No acknowledgement found.

References

[1] Haimerl M, Verloh N, Zeman F, et al. Gd-EOB-DTPA-enhanced MRI for evaluation of liver function: Comparison between signalintensity-based indices and T1 relaxometry[J]. Sci Rep, 2017, 7: 43347.

[2] Kamimura K, Fukukura Y, Yoneyama T, et al. Quantitative Evaluation of Liver Function With T1 Relaxation Time Index on Gd-EOB-DTPA-Enhanced MRI: Comparison With Signal Intensity-Based Indices[J]. J Magn Reson Imaging, 2014, 40(4): 884-889.

[3] Katsube T , Okada M, Kumano S, et al. Estimation of liver function using T1mapping on Gd-EOB-DTPA-enhanced magnetic resonance imaging[J]. Invest Radiol, 2011, 46(4): 277-283.

[4] Verloh N, Haimerl M, Zeman F, et al.

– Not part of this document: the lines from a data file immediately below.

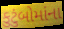
કુટુંબોમાંના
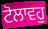
ਟੋਲਾਵਹੁ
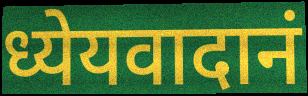
ध्येयवादानं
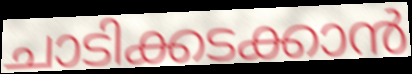
ചാടിക്കടക്കാൻ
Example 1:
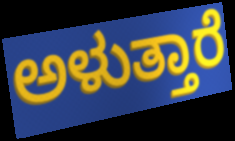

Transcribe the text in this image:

ಅಳುತ್ತಾರೆ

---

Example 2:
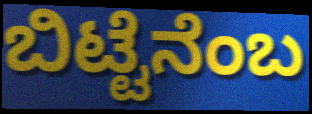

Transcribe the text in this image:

ಬಿಟ್ಟೆನೆಂಬ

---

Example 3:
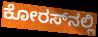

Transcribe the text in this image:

ಕೋರಸ್‌ನಲ್ಲಿ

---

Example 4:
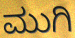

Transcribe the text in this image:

ಮುಗಿ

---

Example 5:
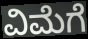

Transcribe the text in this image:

ವಿಮೆಗೆ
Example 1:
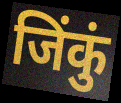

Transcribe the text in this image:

जिंकुं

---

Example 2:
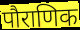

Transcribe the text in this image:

पौराणिक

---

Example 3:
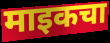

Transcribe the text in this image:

माइकचा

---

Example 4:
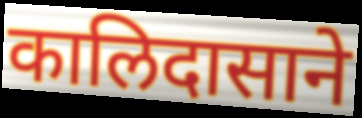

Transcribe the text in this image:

कालिदासाने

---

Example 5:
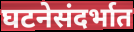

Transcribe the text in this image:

घटनेसंदर्भात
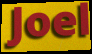
Joel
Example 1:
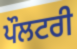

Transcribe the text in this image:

ਪੌਲਟਰੀ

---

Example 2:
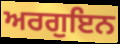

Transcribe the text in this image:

ਅਰਗੁਇਨ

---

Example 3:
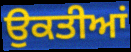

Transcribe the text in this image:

ਉਕਤੀਆਂ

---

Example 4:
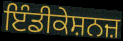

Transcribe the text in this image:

ਇੰਡੀਕੇਸ਼ਨਜ਼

Assessing liver function by liver enhancement during the hepatobiliary phase with Gd-EOB-DTPA-enhanced MRI at 3 Tesla[J]. Eur Radiol, 2014, 24(5): 1013-1019.

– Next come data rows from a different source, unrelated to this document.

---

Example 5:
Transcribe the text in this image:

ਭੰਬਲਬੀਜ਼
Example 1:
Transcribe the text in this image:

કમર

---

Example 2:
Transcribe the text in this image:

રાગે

[5] Haimerl M, Verloh N, Zeman F, et al. Assessment of clinical signs of liver cirrhosis using T1 mapping on Gd-EOB-DTPA-enhanced 3T MRI[J]. PLoS One, 2013, 8(12): e85658.

Figures

Table 1 SI and T1 relaxation time-based indices of different groups

Table 2 Diagnostic performance for SI and T1 relaxation time-based indices in assessing LCB-LCC by ROC analyses.

FIGURE 1. A 57-year-old woman classified in to HBV-induced liver cirrhosis with Child-Pugh A. SI values of the liver before Gd-EOB-DTPA administration (A) and in HBP (B) were 313.3 and 674.6, respectively, SI values of the paravertebral muscle were 195.1 and 201.5, respectively, RE was 1.2, rLMR was 1, the corresponding T1 relaxation times were 892 and 324 msec, respectively, rrT1 was 63.7%, ΔR1 was 2.0*10-3.

FIGURE 2. ROC curves of SI-based indices for prediction of LCB-LCC.

FIGURE 3. ROC curves of T1 relaxation time-based indices for prediction of LCB-LCC.